Harp Vaughan

No. 21
- Position: Back

Personal information
- Born: November 19, 1903 Philadelphia, Pennsylvania, U.S.
- Died: December 26, 1978 (aged 75) Macclenny, Florida, U.S.
- Listed height: 5 ft 7 in (1.70 m)
- Listed weight: 150 lb (68 kg)

Career information
- High school: Bellefonte Academy (Bellefonte, Pennsylvania)
- College: Indiana (PA)

Career history
- Pittsburgh Pirates (1933–1934);
- Stats at Pro Football Reference

= Harp Vaughan =

American football player (1903–1978)

John Joseph "Harp" Vaughan (November 19, 1903 – December 26, 1978) was an American professional football player who was a back for two seasons with the Pittsburgh Pirates of the National Football League (NFL). He played college football at State Teachers College at Indiana.

==Early life and college==
John Joseph Vaughan was born on November 19, 1903, in Philadelphia, Pennsylvania. He attended Bellefonte Academy in Bellefonte, Pennsylvania.

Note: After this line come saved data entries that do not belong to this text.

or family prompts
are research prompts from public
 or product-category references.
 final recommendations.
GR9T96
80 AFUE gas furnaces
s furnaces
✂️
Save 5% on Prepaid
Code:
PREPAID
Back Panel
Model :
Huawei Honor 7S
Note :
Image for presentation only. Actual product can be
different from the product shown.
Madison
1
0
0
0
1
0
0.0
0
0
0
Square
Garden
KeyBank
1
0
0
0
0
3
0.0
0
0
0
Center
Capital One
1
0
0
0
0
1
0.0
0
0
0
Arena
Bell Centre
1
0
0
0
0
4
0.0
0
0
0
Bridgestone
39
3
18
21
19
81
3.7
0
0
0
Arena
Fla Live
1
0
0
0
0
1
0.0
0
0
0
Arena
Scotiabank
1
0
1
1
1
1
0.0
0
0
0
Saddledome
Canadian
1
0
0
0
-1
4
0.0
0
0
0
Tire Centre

Vaughan played college football for the Indiana Indians of State Teachers College at Indiana.

==Professional career==
Vaughan signed with the Pittsburgh Pirates of the National Football League in 1933. He played in eight games, starting one, for Pirates during the team's inaugural 1933 season, totaling two completions on eight passing attempts for two yards and three interceptions, 26 carries for 74 yards and one touchdown, and six catches for 101 yards. He appeared in 11 games, starting seven, in 1934, recording 19 completions on 42 passing attempts (45.2%) for 262 yards, two touchdowns, and five interceptions, 58 rushing attempts for 196 yards, and two receptions for 56 yards.

==Personal life==
Vaughan served in the United States Army. He was later a high school and college football official. He died on December 26, 1978, in Macclenny, Florida.